Exercise aim
Write out, word for word, the lines of the items below, starting at the very beginning and going on through the line containing "infrasettimanali.", with both ends included.

======== Records supplied

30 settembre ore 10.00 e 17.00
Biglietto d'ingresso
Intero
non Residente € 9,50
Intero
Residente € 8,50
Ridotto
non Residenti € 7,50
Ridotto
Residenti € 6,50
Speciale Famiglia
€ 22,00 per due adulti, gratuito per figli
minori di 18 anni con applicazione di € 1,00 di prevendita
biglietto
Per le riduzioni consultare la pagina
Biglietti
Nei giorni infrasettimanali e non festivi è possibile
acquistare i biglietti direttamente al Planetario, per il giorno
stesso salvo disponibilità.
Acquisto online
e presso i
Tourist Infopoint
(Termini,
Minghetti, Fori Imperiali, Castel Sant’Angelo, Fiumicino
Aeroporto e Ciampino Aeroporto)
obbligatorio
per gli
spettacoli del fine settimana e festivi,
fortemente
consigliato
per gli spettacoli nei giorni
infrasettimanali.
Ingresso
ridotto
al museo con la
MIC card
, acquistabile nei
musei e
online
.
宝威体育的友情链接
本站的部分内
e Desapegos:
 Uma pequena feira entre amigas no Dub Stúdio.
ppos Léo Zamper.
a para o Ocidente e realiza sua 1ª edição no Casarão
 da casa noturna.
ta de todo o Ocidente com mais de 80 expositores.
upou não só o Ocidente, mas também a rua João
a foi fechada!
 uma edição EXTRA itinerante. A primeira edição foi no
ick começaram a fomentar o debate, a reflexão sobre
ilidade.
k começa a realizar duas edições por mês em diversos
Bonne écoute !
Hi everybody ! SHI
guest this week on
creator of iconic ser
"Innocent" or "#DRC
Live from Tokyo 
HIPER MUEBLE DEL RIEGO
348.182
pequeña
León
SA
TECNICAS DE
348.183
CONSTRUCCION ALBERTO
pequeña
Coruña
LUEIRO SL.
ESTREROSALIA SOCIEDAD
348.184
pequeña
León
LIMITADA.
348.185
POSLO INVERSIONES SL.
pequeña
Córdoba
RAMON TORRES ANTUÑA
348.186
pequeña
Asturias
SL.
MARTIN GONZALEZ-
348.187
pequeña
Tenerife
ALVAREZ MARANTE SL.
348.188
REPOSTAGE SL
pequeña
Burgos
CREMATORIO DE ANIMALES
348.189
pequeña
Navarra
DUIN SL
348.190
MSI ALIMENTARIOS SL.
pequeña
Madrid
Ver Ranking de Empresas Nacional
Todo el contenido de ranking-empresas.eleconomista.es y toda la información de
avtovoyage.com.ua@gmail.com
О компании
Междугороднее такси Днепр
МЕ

================

Answer for this exercise
30 settembre ore 10.00 e 17.00
Biglietto d'ingresso
Intero
non Residente € 9,50
Intero
Residente € 8,50
Ridotto
non Residenti € 7,50
Ridotto
Residenti € 6,50
Speciale Famiglia
€ 22,00 per due adulti, gratuito per figli
minori di 18 anni con applicazione di € 1,00 di prevendita
biglietto
Per le riduzioni consultare la pagina
Biglietti
Nei giorni infrasettimanali e non festivi è possibile
acquistare i biglietti direttamente al Planetario, per il giorno
stesso salvo disponibilità.
Acquisto online
e presso i
Tourist Infopoint
(Termini,
Minghetti, Fori Imperiali, Castel Sant’Angelo, Fiumicino
Aeroporto e Ciampino Aeroporto)
obbligatorio
per gli
spettacoli del fine settimana e festivi,
fortemente
consigliato
per gli spettacoli nei giorni
infrasettimanali.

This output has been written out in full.